■ **PROBLEM DETAILS**
Copy each of the following rows verbatim, line by line.

■ **SUPPLIED INFORMATION**
== == ==

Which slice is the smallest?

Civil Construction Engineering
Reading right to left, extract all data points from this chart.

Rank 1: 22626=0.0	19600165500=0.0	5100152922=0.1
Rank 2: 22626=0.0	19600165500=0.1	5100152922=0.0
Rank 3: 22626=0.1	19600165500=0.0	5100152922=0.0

== == ==

■ **SOLUTION TO THE PROBLEM**
Which slice is the smallest?

Civil Construction Engineering
Reading right to left, extract all data points from this chart.

Rank 1: 22626=0.0	19600165500=0.0	5100152922=0.1
Rank 2: 22626=0.0	19600165500=0.1	5100152922=0.0
Rank 3: 22626=0.1	19600165500=0.0	5100152922=0.0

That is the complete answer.